The American People Aren't Ready for China

U.S. leaders have failed to prepare the public for China's rise. History shows they'd be wise to.

How should the United States respond to the rise of China? Scholars and practitioners of foreign policy are divided on this question. The battle lines are familiar. Optimists about the future of U.S.-China relations, who believe that China can and should become a “responsible stakeholder” in the international community, argue that the United States must adopt strategic restraint and conciliatory behavior towards China so that Beijing will reciprocate in kind. Pessimists, regarding it as inevitable that China will seek to overturn the American-made international system, counter that only by maintaining a favorable balance of power can the United States and its allies protect their interests in the context of China’s seemingly inexorable ascent to material preponderance.
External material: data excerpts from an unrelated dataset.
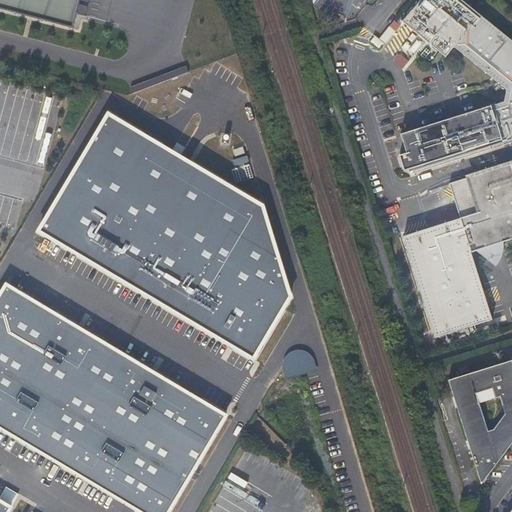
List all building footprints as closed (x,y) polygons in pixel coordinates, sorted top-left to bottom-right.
[(0,0),(0,8),(72,28),(79,0),(0,0)] [(511,41),(461,0),(412,0),(397,19),(440,55),(448,45),(498,85),(499,99),(398,132),(404,151),(397,153),(401,166),(405,165),(407,170),(484,145),(483,140),(495,136),(498,144),(511,138),(511,41)] [(384,44),(399,24),(393,19),(377,38),(384,44)] [(398,52),(391,59),(401,68),(408,61),(398,52)] [(131,92),(189,72),(186,64),(129,86),(131,92)] [(263,205),(108,113),(38,231),(251,357),(291,297),(263,205)] [(511,164),(479,175),(493,219),(494,221),(501,243),(511,239),(511,164)] [(493,219),(479,175),(468,178),(449,184),(460,218),(402,237),(435,339),(491,320),(486,304),(483,293),(471,253),(489,247),(491,250),(497,248),(495,245),(501,243),(494,221),(493,219)] [(0,296),(0,426),(143,511),(168,511),(226,414),(7,284),(0,296)] [(489,291),(483,293),(486,304),(493,302),(489,291)] [(489,369),(447,382),(482,487),(511,446),(511,367),(506,369),(503,365),(501,365),(500,364),(498,366),(497,367),(496,369),(496,372),(491,374),(489,369)] [(0,496),(0,500),(10,507),(19,494),(6,486),(0,496)] [(0,511),(7,511),(10,507),(0,500),(0,511)]
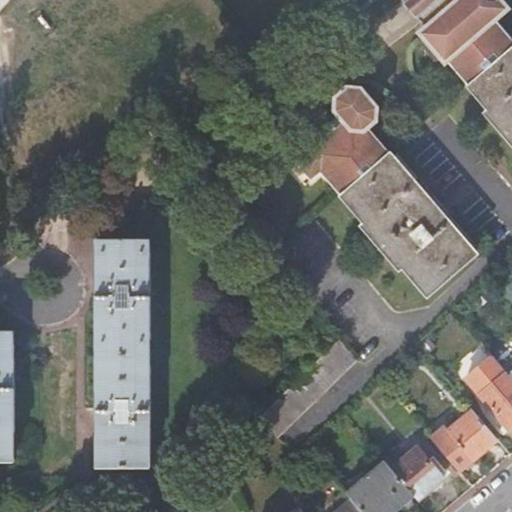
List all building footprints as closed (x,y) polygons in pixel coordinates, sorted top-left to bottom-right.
[(456,0),(424,24),(427,28),(423,32),(466,84),(471,80),(511,44),(511,38),(494,17),(506,7),(499,0),(456,0)] [(511,44),(471,80),(492,105),(487,109),(485,111),(511,143),(511,44)] [(345,189),(389,151),(366,125),(374,119),(375,107),(360,90),(338,109),(320,124),(327,133),(320,139),(315,144),(296,160),(297,162),(299,164),(312,179),(322,170),(341,193),(345,189)] [(416,183),(389,151),(345,189),(370,219),(366,223),(363,225),(399,268),(402,266),(407,262),(431,291),(475,254),(445,218),(416,183)] [(101,251),(95,251),(95,300),(95,453),(100,453),(100,466),(143,466),(143,453),(149,453),(150,251),(144,251),(144,238),(101,238),(101,251)] [(0,460),(9,461),(9,432),(14,432),(14,343),(9,343),(9,330),(0,330),(0,460)] [(336,337),(334,339),(257,417),(277,437),(355,359),(336,337)] [(508,429),(511,426),(511,379),(506,373),(479,395),(508,429)] [(471,460),(497,439),(472,409),(447,431),(471,460)] [(413,494),(417,499),(443,477),(418,447),(391,469),(413,494)] [(351,499),(362,511),(391,511),(413,494),(391,469),(384,461),(346,493),(351,499)] [(362,511),(351,499),(335,511),(362,511)]
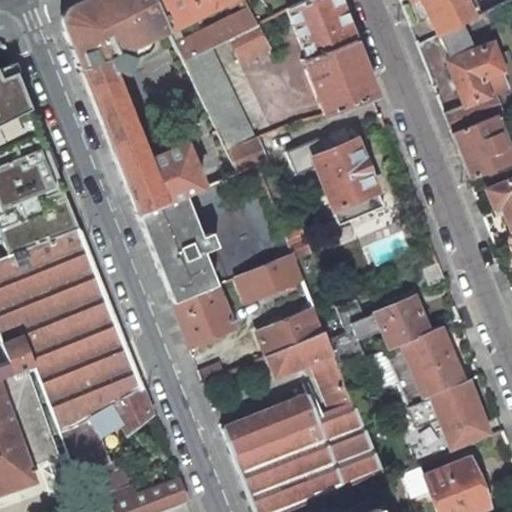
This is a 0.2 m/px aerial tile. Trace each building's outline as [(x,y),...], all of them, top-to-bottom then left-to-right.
[(63,31),(136,215),(162,204),(183,195),(202,187),(185,145),(146,161),(111,73),(113,72),(123,76),(129,58),(120,54),(119,52),(148,38),(167,29),(152,0),(79,0),(73,3),(63,31)] [(152,0),(167,29),(226,0),(152,0)] [(372,95),(334,0),(304,0),(285,10),(304,57),(300,59),(322,115),(372,95)] [(411,0),(411,1),(413,0),(419,0),(436,35),(437,35),(457,25),(478,14),(471,0),(411,0)] [(247,9),(174,44),(182,61),(209,48),(227,39),(254,24),(247,9)] [(271,56),(254,24),(227,39),(237,58),(260,47),(266,59),(271,56)] [(470,52),(457,25),(437,35),(449,60),(446,61),(463,104),(442,113),(450,133),(496,115),(500,114),(492,94),(506,88),(499,72),(501,71),(495,56),(490,44),(470,52)] [(253,138),(209,48),(182,61),(225,150),(253,138)] [(0,219),(17,254),(78,231),(15,74),(14,72),(0,77),(0,219)] [(511,161),(511,156),(496,115),(450,133),(468,179),(511,161)] [(265,161),(254,138),(253,138),(225,150),(236,173),(256,164),(257,165),(265,161)] [(310,158),(331,209),(332,209),(338,223),(379,205),(374,192),(375,191),(354,140),(310,158)] [(511,172),(485,183),(487,189),(485,189),(492,207),(499,204),(509,230),(511,228),(511,172)] [(136,215),(170,303),(214,285),(201,253),(215,247),(209,233),(200,236),(183,195),(162,204),(136,215)] [(298,225),(282,231),(290,253),(293,259),(309,253),(298,225)] [(20,335),(60,435),(76,426),(103,410),(110,405),(141,388),(123,344),(78,231),(17,254),(0,260),(0,342),(0,343),(20,335)] [(245,302),(300,279),(293,259),(290,253),(282,257),(234,276),(245,302)] [(419,286),(442,276),(437,263),(413,272),(419,286)] [(187,346),(231,328),(230,324),(237,321),(231,306),(224,309),(214,285),(170,303),(187,346)] [(380,329),(388,348),(399,343),(427,332),(412,296),(373,312),(362,316),(354,297),(332,306),(343,332),(324,340),(337,369),(364,358),(356,339),(380,329)] [(255,331),(265,356),(321,331),(313,314),(311,308),(255,331)] [(462,382),(438,327),(427,332),(399,343),(388,348),(382,350),(396,382),(405,406),(422,399),(428,396),(462,382)] [(312,406),(307,392),(220,428),(252,511),(284,511),(354,483),(380,472),(361,425),(337,369),(324,340),(321,331),(265,356),(274,377),(312,361),(332,411),(322,415),(317,417),(312,406)] [(59,456),(21,354),(20,354),(20,355),(18,358),(16,361),(15,365),(15,369),(15,375),(16,380),(9,382),(10,383),(10,384),(9,385),(9,386),(9,387),(8,387),(8,388),(7,388),(7,389),(5,389),(3,389),(1,389),(0,388),(0,389),(29,468),(40,464),(43,469),(46,473),(51,474),(56,473),(57,473),(52,458),(59,456)] [(15,375),(15,369),(15,365),(16,361),(18,358),(20,355),(0,362),(0,388),(1,389),(3,389),(5,389),(7,389),(7,388),(8,388),(8,387),(9,387),(9,386),(9,385),(10,384),(10,383),(9,382),(16,380),(15,375)] [(215,364),(197,371),(202,383),(220,375),(215,364)] [(488,436),(467,380),(462,382),(428,396),(451,451),(488,436)] [(141,388),(110,405),(126,437),(151,414),(141,388)] [(0,493),(34,481),(29,468),(0,389),(0,493)] [(322,415),(318,404),(312,406),(317,417),(322,415)] [(103,410),(76,426),(91,462),(104,495),(118,489),(95,428),(109,419),(103,410)] [(59,436),(71,468),(91,462),(76,426),(60,435),(59,436)] [(470,511),(486,506),(467,458),(422,476),(429,495),(435,511),(470,511)] [(110,511),(157,511),(185,501),(177,479),(134,496),(129,485),(118,489),(104,495),(109,507),(110,511)]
For all their differences, these two stylized responses to China’s rise share a common focus on U.S. external relations. That is, each approach consists of a set of foreign policy prescriptions for dealing with China. Yet it is not just in the realm of foreign policy that the U.S. must prepare for China’s rise. In domestic politics, too, there are significant moves that must be made to prepare the U.S. for relative decline vis-à-vis China—and, indeed, other rising states.

The last time the world witnessed a power transition of truly hegemonic proportions was when the United States overtook the British Empire in the late nineteenth and early twentieth centuries. Although sometimes blind to the absolute dimensions of Britain’s decline, there is no question that officials in London were keenly aware of the United States’ relative increases in power from at least the 1890s onwards. Early on, London undertook not only to acquiesce to America’s rise but to actively promote it in certain areas. This policy of appeasement is evident in several foreign-policy moves made by London—for example, its deference to the U.S. over the Venezuela Dispute of 1895 and its diplomatic support for Washington during the Spanish-American War three years later.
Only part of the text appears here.